Exercise prompt
The answer must consist only of the lines from the line with "I am building a map index. Convert" to the line with "For a GIS import: Transcribe", both included, exactly as they stand below.

Source data
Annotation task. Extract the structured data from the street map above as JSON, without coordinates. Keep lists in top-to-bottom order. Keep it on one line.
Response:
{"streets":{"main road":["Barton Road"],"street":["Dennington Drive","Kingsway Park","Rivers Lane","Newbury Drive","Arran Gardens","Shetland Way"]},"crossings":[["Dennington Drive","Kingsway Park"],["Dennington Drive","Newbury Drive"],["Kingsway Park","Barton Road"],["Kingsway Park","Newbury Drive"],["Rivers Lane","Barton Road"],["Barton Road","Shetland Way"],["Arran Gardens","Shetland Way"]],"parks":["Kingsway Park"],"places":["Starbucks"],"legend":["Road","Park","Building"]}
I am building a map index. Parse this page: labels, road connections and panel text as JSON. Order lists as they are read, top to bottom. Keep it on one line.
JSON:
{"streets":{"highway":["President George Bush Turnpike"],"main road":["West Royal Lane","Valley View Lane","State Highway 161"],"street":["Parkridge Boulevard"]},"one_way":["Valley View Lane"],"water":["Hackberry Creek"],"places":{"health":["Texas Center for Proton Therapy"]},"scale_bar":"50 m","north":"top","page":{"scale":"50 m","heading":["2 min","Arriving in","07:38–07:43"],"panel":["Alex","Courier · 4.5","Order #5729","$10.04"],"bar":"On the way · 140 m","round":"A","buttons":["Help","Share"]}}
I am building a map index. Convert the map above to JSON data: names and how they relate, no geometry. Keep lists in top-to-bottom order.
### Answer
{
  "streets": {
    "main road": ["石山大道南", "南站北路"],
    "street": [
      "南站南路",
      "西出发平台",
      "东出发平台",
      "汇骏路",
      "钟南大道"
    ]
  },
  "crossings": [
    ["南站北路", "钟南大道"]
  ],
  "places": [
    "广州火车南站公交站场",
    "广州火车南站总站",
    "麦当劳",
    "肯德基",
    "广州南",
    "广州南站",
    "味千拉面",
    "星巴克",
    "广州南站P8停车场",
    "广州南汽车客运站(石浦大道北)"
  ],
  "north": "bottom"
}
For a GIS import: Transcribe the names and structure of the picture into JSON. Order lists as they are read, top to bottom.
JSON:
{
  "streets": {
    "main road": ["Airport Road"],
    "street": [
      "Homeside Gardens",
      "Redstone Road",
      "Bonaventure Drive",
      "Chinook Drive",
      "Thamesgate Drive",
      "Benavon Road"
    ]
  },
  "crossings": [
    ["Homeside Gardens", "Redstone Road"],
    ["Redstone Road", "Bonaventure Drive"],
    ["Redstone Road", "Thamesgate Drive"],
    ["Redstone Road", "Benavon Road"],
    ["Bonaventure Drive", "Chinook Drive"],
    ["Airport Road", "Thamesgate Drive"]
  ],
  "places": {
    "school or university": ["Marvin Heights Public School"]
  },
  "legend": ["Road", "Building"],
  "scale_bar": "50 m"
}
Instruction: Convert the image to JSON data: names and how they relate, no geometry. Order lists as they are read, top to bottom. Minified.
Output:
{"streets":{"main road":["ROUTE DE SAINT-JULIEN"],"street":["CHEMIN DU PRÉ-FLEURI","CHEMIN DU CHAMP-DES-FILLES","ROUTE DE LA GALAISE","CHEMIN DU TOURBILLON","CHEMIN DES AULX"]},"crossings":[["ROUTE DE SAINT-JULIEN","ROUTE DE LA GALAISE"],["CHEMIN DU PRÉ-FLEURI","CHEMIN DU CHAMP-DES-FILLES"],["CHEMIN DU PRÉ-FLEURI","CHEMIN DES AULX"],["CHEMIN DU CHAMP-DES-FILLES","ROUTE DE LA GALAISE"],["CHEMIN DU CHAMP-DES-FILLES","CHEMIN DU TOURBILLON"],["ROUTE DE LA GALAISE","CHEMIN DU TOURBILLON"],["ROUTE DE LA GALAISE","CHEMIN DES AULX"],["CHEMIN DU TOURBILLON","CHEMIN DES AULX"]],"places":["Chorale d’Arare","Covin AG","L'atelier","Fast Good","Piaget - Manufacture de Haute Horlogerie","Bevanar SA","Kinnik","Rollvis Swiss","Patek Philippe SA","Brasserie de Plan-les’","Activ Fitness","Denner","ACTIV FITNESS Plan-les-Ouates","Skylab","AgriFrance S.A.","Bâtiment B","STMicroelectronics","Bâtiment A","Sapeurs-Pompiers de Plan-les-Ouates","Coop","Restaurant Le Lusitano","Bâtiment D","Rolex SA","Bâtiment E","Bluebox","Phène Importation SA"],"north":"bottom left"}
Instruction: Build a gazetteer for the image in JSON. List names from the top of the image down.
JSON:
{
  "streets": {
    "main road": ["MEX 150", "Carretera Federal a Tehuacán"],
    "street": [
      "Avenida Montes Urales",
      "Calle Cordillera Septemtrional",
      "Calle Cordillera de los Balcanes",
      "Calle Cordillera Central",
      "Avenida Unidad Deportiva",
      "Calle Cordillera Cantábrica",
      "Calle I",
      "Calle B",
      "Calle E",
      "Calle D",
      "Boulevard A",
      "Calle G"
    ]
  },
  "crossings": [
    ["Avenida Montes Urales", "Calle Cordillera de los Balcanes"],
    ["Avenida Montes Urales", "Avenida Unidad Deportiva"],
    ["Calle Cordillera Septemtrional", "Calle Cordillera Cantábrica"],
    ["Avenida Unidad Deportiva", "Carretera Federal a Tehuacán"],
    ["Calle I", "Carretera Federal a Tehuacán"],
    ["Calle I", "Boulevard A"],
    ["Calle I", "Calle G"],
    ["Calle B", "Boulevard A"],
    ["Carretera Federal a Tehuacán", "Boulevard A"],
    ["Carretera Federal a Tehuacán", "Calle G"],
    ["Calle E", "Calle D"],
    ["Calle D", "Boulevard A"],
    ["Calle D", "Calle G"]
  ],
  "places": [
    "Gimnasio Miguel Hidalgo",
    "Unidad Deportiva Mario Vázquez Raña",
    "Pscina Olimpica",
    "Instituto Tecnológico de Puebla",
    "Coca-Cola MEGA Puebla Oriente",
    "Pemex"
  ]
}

Response to this task
I am building a map index. Convert the map above to JSON data: names and how they relate, no geometry. Keep lists in top-to-bottom order.
### Answer
{
  "streets": {
    "main road": ["石山大道南", "南站北路"],
    "street": [
      "南站南路",
      "西出发平台",
      "东出发平台",
      "汇骏路",
      "钟南大道"
    ]
  },
  "crossings": [
    ["南站北路", "钟南大道"]
  ],
  "places": [
    "广州火车南站公交站场",
    "广州火车南站总站",
    "麦当劳",
    "肯德基",
    "广州南",
    "广州南站",
    "味千拉面",
    "星巴克",
    "广州南站P8停车场",
    "广州南汽车客运站(石浦大道北)"
  ],
  "north": "bottom"
}
For a GIS import: Transcribe the names and structure of the picture into JSON. Order lists as they are read, top to bottom.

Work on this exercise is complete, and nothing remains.